The Commission’s findings of fact are supported by competent evidence in the record and are “conclusive” on appeal. Simmons, 128 N.C. App. at 405, 496 S.E.2d at 793. These findings of fact support the Commission’s conclusions of law denying plaintiff’s claims for damages. This assignment of error is overruled.
The Commission’s decision and order entered 28 April 2006 is properly before us.
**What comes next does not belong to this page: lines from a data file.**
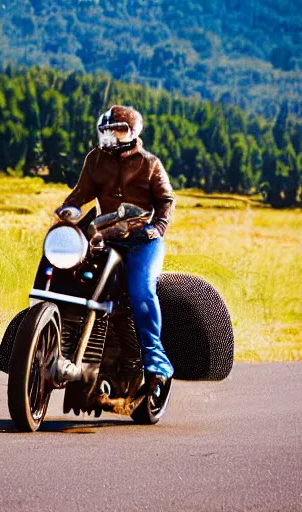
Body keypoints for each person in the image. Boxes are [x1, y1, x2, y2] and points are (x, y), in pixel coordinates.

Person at [55, 105, 175, 387]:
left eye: (118, 130)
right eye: (107, 130)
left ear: (133, 133)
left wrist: (156, 228)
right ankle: (58, 345)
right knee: (72, 278)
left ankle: (156, 360)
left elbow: (166, 201)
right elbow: (81, 193)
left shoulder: (149, 163)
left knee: (141, 291)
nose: (111, 135)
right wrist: (68, 208)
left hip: (142, 240)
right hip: (105, 235)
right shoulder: (95, 159)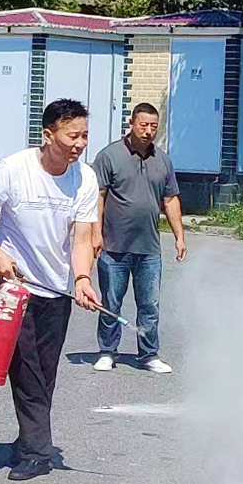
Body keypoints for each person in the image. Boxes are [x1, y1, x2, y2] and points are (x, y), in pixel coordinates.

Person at [0, 98, 103, 483]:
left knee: (45, 369)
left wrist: (81, 280)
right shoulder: (13, 169)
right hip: (13, 284)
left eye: (85, 136)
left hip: (56, 286)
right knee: (23, 365)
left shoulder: (85, 178)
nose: (79, 144)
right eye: (72, 135)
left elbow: (82, 238)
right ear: (49, 134)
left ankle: (28, 439)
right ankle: (39, 452)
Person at [89, 102, 186, 374]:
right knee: (111, 302)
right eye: (143, 125)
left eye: (153, 126)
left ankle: (148, 354)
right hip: (114, 246)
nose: (148, 131)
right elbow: (98, 196)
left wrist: (179, 236)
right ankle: (108, 351)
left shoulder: (163, 159)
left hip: (149, 248)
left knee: (149, 304)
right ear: (131, 123)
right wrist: (96, 233)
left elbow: (170, 199)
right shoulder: (109, 156)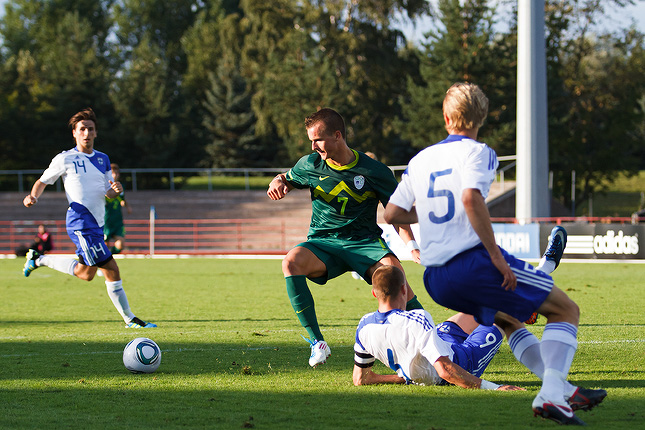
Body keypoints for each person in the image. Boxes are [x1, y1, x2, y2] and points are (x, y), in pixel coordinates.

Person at [384, 82, 605, 425]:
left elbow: (393, 215)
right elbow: (471, 199)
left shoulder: (420, 159)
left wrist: (426, 212)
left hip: (435, 278)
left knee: (508, 319)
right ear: (482, 116)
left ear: (445, 117)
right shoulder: (479, 152)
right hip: (471, 263)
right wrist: (497, 257)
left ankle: (562, 389)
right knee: (565, 310)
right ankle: (551, 396)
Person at [267, 108, 423, 367]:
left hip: (364, 243)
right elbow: (286, 178)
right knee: (290, 262)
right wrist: (277, 182)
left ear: (337, 135)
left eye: (318, 140)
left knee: (396, 275)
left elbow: (397, 213)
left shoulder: (375, 171)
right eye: (311, 141)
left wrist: (412, 246)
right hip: (324, 242)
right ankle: (317, 343)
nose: (314, 146)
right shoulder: (310, 165)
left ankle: (432, 341)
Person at [22, 107, 156, 329]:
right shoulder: (64, 158)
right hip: (81, 222)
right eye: (82, 129)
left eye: (90, 129)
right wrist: (32, 196)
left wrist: (115, 189)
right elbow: (42, 181)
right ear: (74, 133)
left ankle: (38, 259)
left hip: (97, 223)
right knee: (111, 268)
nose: (86, 133)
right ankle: (130, 319)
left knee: (86, 274)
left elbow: (107, 191)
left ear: (96, 133)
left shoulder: (103, 159)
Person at [353, 265, 524, 390]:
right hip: (462, 361)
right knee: (509, 314)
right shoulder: (417, 318)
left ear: (374, 293)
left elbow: (361, 378)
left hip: (439, 340)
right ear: (404, 289)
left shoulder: (364, 325)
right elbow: (444, 370)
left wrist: (405, 377)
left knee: (480, 306)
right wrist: (494, 388)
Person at [104, 163, 132, 254]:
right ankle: (104, 264)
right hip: (106, 220)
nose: (115, 175)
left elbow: (122, 199)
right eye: (113, 173)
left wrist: (127, 206)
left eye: (117, 173)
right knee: (104, 245)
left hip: (117, 220)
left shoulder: (120, 187)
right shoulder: (105, 186)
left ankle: (110, 258)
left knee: (120, 244)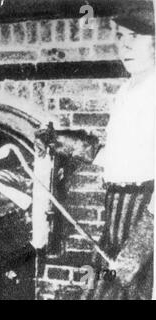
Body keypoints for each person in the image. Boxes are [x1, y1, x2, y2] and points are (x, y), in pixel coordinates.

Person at [88, 17, 155, 300]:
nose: (124, 44)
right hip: (116, 215)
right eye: (121, 35)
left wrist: (141, 242)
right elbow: (123, 159)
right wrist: (79, 149)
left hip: (145, 218)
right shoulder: (125, 91)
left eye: (135, 36)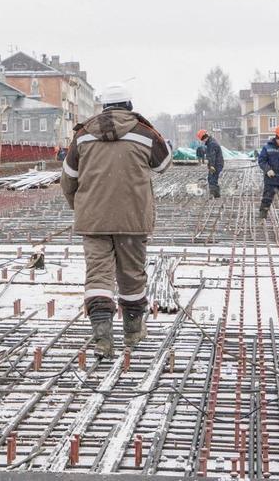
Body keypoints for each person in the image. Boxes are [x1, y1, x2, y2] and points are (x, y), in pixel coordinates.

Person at [60, 82, 171, 358]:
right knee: (132, 276)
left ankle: (102, 340)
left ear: (103, 107)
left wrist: (83, 208)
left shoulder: (83, 135)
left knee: (97, 277)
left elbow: (67, 180)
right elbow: (164, 164)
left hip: (93, 219)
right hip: (132, 219)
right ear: (129, 106)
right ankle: (133, 334)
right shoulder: (144, 134)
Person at [197, 129, 224, 198]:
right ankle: (216, 194)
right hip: (216, 163)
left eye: (202, 139)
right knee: (211, 178)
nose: (202, 141)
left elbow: (212, 156)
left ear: (204, 137)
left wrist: (212, 166)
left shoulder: (211, 144)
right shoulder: (210, 142)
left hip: (216, 164)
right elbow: (210, 154)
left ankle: (213, 195)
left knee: (212, 179)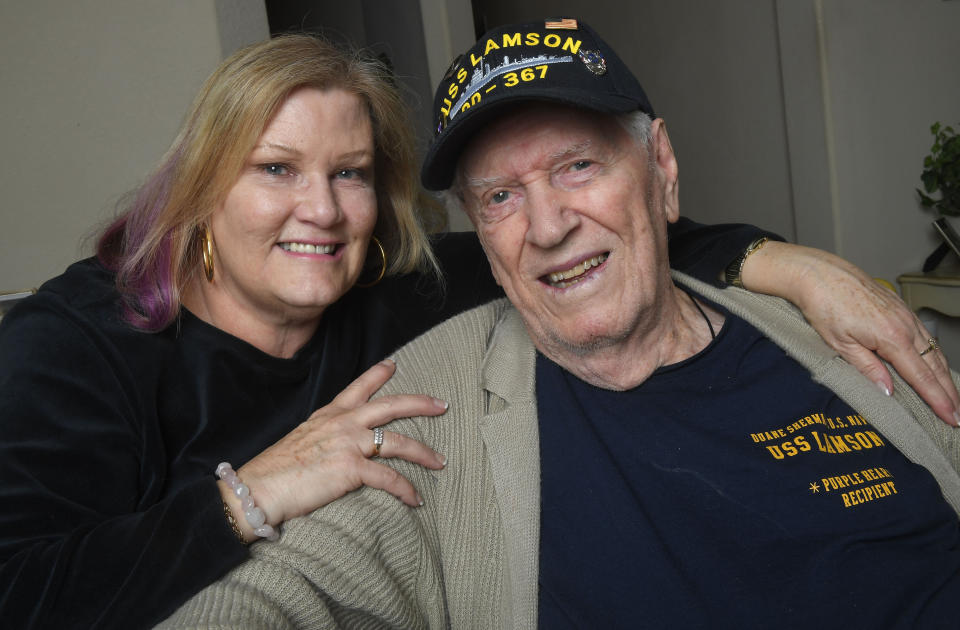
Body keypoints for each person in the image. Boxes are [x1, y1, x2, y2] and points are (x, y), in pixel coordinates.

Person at [159, 20, 960, 629]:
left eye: (578, 165)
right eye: (500, 196)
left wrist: (789, 263)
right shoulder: (431, 406)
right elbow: (273, 599)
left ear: (663, 171)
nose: (546, 226)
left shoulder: (832, 333)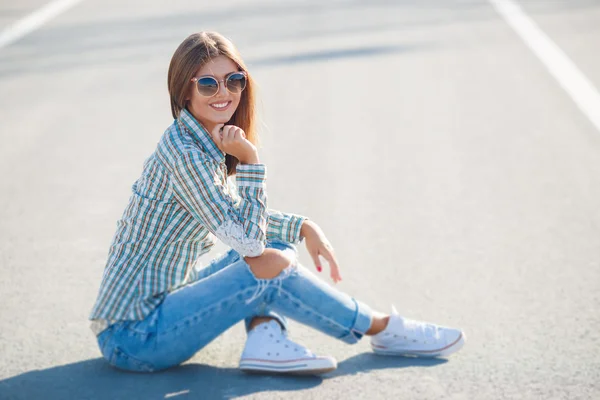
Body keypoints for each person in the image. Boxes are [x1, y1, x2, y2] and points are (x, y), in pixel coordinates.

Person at [89, 31, 466, 375]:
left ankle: (265, 339)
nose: (224, 93)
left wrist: (304, 227)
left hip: (161, 307)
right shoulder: (185, 154)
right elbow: (250, 244)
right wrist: (251, 160)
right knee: (268, 261)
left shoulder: (200, 142)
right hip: (134, 337)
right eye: (208, 83)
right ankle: (381, 327)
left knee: (277, 250)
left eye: (234, 80)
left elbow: (238, 219)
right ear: (184, 92)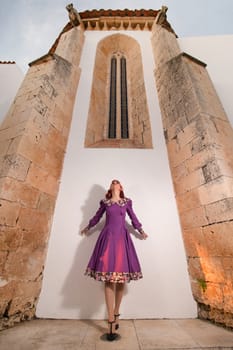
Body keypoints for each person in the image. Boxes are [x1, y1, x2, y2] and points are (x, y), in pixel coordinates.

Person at [81, 179, 148, 341]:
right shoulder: (105, 202)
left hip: (122, 240)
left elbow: (133, 217)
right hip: (108, 238)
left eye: (117, 182)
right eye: (112, 182)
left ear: (121, 187)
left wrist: (141, 230)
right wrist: (88, 226)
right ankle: (110, 319)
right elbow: (97, 216)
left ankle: (116, 312)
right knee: (108, 279)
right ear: (110, 187)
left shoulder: (127, 202)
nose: (115, 182)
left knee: (121, 279)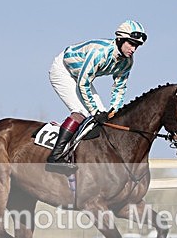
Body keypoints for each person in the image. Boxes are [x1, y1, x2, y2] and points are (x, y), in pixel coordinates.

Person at [46, 20, 147, 173]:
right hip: (64, 71)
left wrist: (115, 111)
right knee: (82, 112)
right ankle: (56, 156)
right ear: (120, 39)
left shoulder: (127, 62)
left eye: (137, 46)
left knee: (105, 116)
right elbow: (83, 84)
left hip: (81, 77)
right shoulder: (100, 53)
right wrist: (94, 111)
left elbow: (119, 88)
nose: (133, 49)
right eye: (131, 44)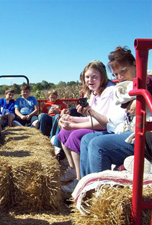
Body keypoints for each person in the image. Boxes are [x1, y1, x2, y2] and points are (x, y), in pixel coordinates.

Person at [80, 47, 139, 179]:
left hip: (138, 134)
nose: (120, 77)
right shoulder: (123, 89)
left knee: (97, 144)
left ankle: (98, 192)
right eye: (116, 74)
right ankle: (85, 183)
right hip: (122, 129)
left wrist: (139, 100)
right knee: (86, 139)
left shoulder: (144, 82)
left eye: (123, 72)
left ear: (135, 65)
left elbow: (108, 121)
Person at [56, 60, 115, 193]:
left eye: (94, 76)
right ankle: (72, 168)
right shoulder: (94, 92)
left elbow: (101, 123)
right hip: (99, 124)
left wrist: (73, 125)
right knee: (65, 132)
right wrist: (70, 119)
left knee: (76, 135)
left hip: (109, 128)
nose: (90, 80)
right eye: (87, 77)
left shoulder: (109, 92)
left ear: (102, 77)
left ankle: (79, 180)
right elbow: (90, 118)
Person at [38, 89, 67, 155]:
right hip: (49, 117)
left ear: (56, 97)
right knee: (42, 115)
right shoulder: (46, 104)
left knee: (57, 116)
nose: (53, 99)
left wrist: (58, 112)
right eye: (51, 97)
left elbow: (65, 112)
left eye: (54, 97)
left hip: (56, 117)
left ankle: (52, 137)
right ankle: (42, 136)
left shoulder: (61, 103)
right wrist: (48, 112)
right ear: (48, 97)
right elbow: (44, 113)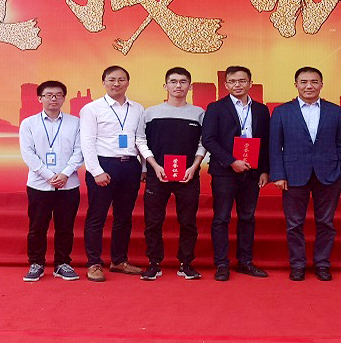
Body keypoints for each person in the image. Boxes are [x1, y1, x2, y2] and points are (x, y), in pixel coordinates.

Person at [269, 67, 341, 281]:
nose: (309, 86)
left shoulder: (335, 111)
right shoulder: (282, 112)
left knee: (326, 222)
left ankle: (322, 264)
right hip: (293, 174)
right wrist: (278, 174)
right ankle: (298, 264)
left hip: (329, 173)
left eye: (314, 82)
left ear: (321, 84)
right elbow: (275, 146)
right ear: (296, 84)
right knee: (294, 223)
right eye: (304, 82)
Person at [79, 65, 151, 282]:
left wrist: (143, 168)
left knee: (124, 217)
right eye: (111, 79)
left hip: (130, 167)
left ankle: (119, 260)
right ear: (104, 82)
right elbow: (87, 142)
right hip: (103, 165)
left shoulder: (138, 108)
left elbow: (141, 139)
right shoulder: (92, 109)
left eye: (121, 79)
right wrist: (96, 171)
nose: (116, 84)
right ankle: (94, 263)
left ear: (128, 82)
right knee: (97, 216)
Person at [201, 66, 270, 281]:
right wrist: (232, 161)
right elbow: (208, 139)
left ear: (250, 83)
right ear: (226, 84)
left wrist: (265, 170)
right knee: (221, 218)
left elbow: (266, 141)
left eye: (242, 81)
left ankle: (245, 262)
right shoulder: (215, 108)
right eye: (232, 81)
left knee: (247, 217)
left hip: (252, 172)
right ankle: (222, 264)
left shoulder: (261, 110)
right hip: (224, 172)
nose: (237, 85)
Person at [140, 67, 207, 281]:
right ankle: (153, 263)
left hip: (188, 175)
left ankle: (186, 263)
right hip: (157, 174)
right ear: (165, 85)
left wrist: (194, 167)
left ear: (190, 86)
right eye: (173, 81)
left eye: (183, 82)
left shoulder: (199, 113)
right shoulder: (150, 113)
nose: (178, 86)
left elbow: (203, 143)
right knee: (153, 221)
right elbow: (140, 141)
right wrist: (153, 165)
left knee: (188, 221)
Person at [18, 80, 83, 282]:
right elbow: (28, 153)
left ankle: (62, 263)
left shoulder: (75, 122)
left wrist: (65, 174)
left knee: (65, 227)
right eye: (48, 95)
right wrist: (48, 175)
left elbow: (80, 151)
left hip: (68, 184)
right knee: (38, 227)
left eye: (58, 95)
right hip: (39, 185)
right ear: (40, 98)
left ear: (63, 98)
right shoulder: (29, 123)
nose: (53, 99)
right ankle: (36, 263)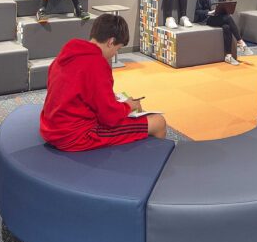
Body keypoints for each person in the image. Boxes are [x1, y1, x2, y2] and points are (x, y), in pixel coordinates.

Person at [40, 14, 167, 151]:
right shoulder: (97, 64)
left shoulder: (67, 53)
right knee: (158, 122)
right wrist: (128, 106)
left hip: (49, 127)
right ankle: (149, 168)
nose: (114, 54)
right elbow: (109, 117)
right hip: (75, 135)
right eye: (117, 49)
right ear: (110, 42)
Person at [194, 0, 251, 66]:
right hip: (208, 18)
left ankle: (228, 56)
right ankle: (240, 42)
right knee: (228, 18)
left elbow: (224, 6)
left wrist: (226, 9)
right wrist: (209, 12)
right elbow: (198, 11)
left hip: (219, 17)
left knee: (227, 27)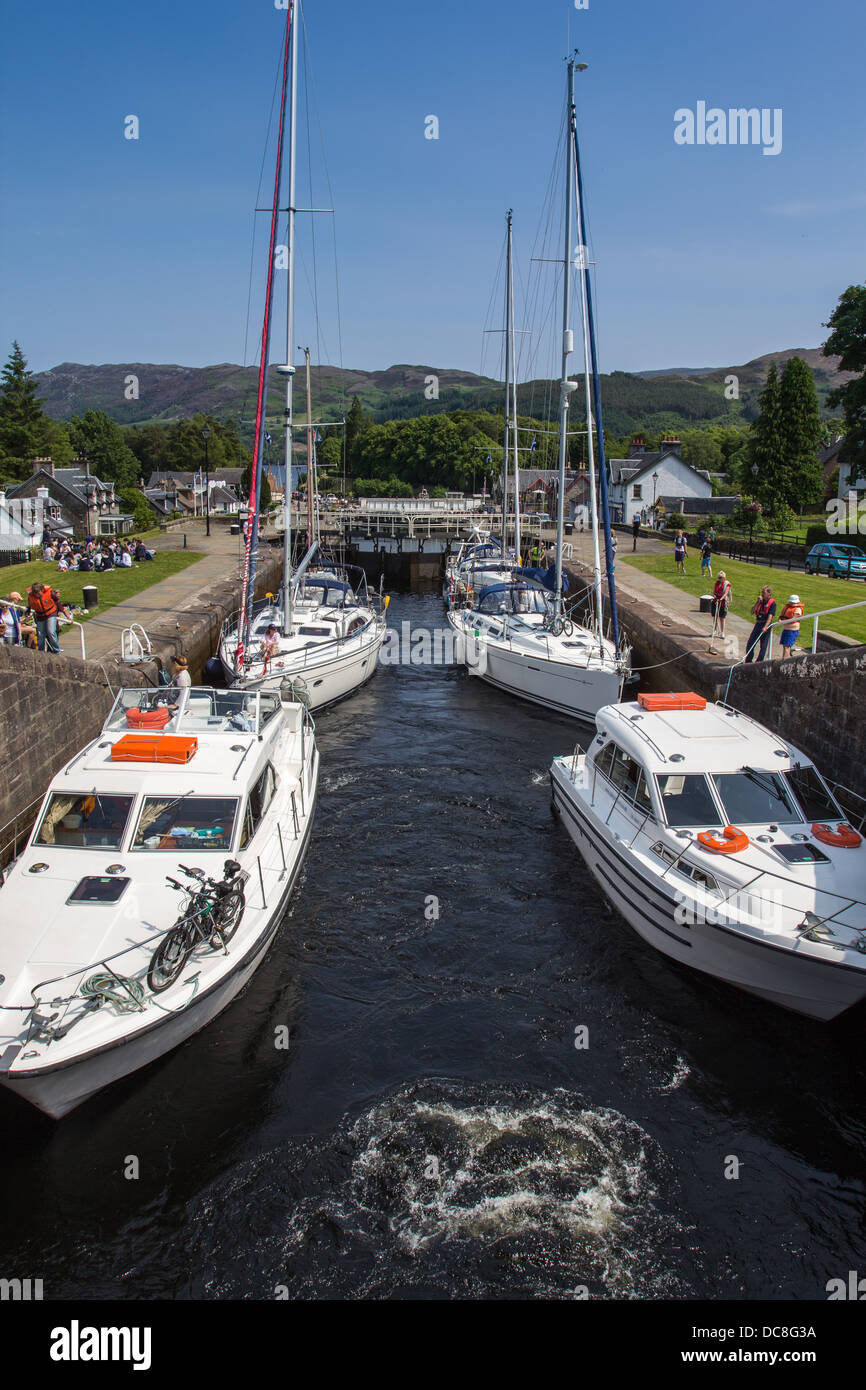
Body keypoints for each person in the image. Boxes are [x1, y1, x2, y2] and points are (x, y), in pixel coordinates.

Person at [27, 581, 67, 653]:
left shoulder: (50, 593)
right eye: (35, 593)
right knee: (40, 635)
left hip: (51, 614)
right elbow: (29, 606)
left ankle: (56, 650)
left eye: (38, 593)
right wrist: (28, 612)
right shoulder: (31, 597)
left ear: (42, 590)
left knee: (51, 632)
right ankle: (41, 652)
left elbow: (58, 603)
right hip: (40, 616)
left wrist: (67, 615)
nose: (37, 595)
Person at [745, 586, 776, 662]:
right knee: (750, 643)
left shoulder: (772, 604)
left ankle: (759, 662)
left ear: (769, 594)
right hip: (758, 624)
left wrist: (765, 627)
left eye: (763, 592)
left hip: (765, 625)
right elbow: (752, 612)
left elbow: (770, 617)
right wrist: (758, 602)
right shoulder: (760, 602)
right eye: (761, 592)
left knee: (763, 646)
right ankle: (748, 661)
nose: (762, 594)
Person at [779, 593, 804, 659]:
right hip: (786, 629)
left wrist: (782, 622)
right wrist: (780, 619)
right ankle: (784, 660)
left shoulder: (798, 609)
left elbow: (794, 619)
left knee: (787, 646)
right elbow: (782, 616)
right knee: (784, 646)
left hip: (792, 630)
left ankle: (784, 661)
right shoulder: (787, 607)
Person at [711, 571, 732, 640]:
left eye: (721, 578)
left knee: (722, 618)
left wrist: (721, 598)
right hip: (715, 601)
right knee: (715, 617)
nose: (720, 579)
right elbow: (714, 592)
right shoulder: (716, 583)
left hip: (723, 602)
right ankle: (714, 631)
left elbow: (726, 593)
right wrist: (714, 596)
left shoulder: (727, 584)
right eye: (719, 578)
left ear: (724, 578)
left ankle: (722, 632)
Our Supreme Court denied plaintiff’s Petition for Writ of Mandamus and stated, “the mandate of this Court’s 5 May 2005 per curiam opinion was satisfied by the [Commission’s] issuance of its new Decision and Order on 28 April 2006.” Cherney, 361 N.C. at 147, 633 S.E.2d at 677.
The Commission applied the proper premises-liability legal standard to plaintiff’s negligence claim, as shown in finding of fact numbered 18 and conclusion of law numbered 5. The findings of fact to which plaintiff assigned error and argued are supported by competent evidence. These findings of fact support the Commission’s conclusion of law denying plaintiff’s claim for damages. The Commission’s decision and order is affirmed.
Judge CALABRIA concurs.
Judge WYNN concurs in part and dissents in part by separate opinion.